Title: Dollar Up While Euro Still Feels Effect of Ukraine Conflict
Mar 10, 2022 10:53PM ET
The dollar gained in Asia on Friday morning, reaching a fresh five-year high versus the yen after a US inflation report showed the largest annual increase in 40 years. The euro had trouble holding its ground as a surprisingly hawkish turn by the European Central Bank was offset by growth concerns over Russia's incursion into Ukraine.
The US dollar index, which tracks the greenback against a basket of other currencies, rose 0.02% to 98.520 at 10:43 PM ET.
The USD/JPY pair rose 0.29% to 116.47, with the dollar gaining 1.3% against the yen this week.
The AUD/USD pair fell 0.23% to 0.7340, and the NZD/USD pair eased 0.15% to 0.6852.
New Zealand's Business NZ Purchasing Managers Index came in at 53.6 in February.
The USD/CNY pair rose 0.05% to 6.3248 and the GBP/USD pair rose 0.04% to 1.3089.

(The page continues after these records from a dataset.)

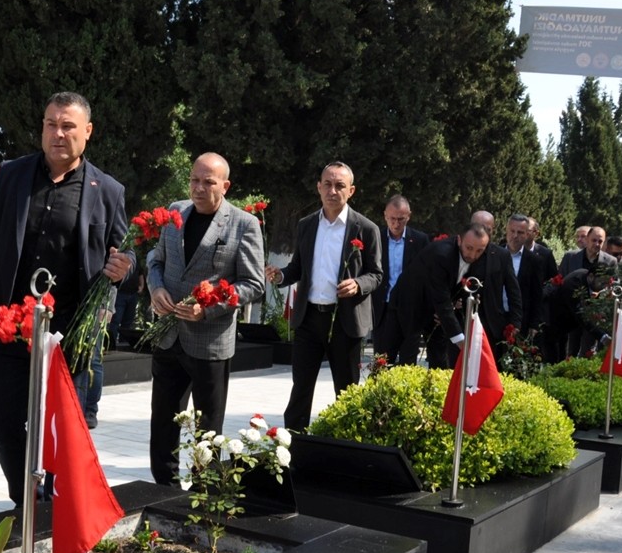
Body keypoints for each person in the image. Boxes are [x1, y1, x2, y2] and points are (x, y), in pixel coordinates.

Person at [0, 92, 131, 504]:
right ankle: (27, 499)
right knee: (3, 421)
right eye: (51, 124)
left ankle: (57, 505)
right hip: (12, 327)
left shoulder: (107, 190)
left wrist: (126, 267)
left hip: (70, 337)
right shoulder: (11, 177)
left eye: (68, 126)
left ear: (87, 133)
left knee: (65, 430)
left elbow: (125, 251)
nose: (58, 133)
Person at [145, 153, 265, 484]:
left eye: (208, 182)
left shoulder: (243, 224)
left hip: (209, 342)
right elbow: (155, 259)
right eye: (195, 180)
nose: (199, 188)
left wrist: (208, 307)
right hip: (168, 338)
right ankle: (163, 489)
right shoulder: (174, 213)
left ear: (225, 186)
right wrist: (155, 290)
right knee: (163, 423)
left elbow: (253, 283)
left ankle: (203, 495)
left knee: (208, 428)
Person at [265, 162, 381, 431]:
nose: (332, 190)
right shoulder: (306, 225)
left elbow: (376, 274)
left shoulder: (365, 228)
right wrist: (280, 276)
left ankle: (346, 444)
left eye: (339, 185)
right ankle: (293, 443)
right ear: (318, 187)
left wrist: (357, 284)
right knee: (301, 389)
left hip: (344, 320)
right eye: (327, 184)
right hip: (308, 319)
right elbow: (297, 268)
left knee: (347, 391)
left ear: (351, 190)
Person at [397, 223, 491, 369]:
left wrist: (453, 304)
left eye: (479, 250)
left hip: (439, 310)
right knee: (407, 358)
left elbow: (464, 286)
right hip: (411, 304)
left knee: (440, 359)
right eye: (469, 248)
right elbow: (440, 297)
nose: (473, 255)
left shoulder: (480, 258)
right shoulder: (442, 254)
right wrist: (461, 341)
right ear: (459, 240)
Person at [370, 194, 427, 361]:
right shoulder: (376, 238)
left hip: (410, 310)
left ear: (408, 216)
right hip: (383, 308)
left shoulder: (419, 240)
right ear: (385, 216)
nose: (396, 224)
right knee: (381, 362)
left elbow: (426, 275)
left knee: (408, 363)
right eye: (392, 219)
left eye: (401, 219)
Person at [465, 211, 523, 362]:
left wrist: (515, 322)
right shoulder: (460, 250)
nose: (483, 232)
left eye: (488, 229)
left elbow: (513, 290)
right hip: (462, 320)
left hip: (492, 324)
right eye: (479, 227)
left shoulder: (501, 255)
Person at [541, 268, 614, 363]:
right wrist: (603, 337)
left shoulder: (585, 276)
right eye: (602, 283)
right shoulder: (574, 284)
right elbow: (581, 316)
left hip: (565, 324)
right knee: (552, 357)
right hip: (552, 321)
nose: (603, 287)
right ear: (591, 276)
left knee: (562, 355)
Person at [505, 213, 546, 339]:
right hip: (494, 317)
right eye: (512, 231)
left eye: (520, 232)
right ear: (506, 231)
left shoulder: (534, 261)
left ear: (527, 235)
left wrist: (534, 324)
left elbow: (537, 294)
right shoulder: (494, 254)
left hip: (520, 321)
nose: (515, 236)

The US report released on Thursday showed that the consumer price index (CPI) rose 7.9% year-on-year and 0.8% month-on-month in February. Core CPI rose 0.5% month-on-month and 6.4% year-on-year.
The CPI data "basically suggests that the US Federal Reserve should raise interest rates this month, but they also suggest that it will continue with rate hikes, at least initially," Rodrigo Cantrill, currency strategist at the National Bank of Australia, told Reuters.
Both the Fed and the Bank of Japan will announce their interest rate decisions next week. While the US central bank is anticipated to increase interest rates, its Japanese peer is sticking to a more subdued stance.
Both the pound and the euro have felt the impact of the conflict in Ukraine and the resulting rise in commodity prices.
The euro last traded at $1.1010, having weakened by 0.8% on Thursday.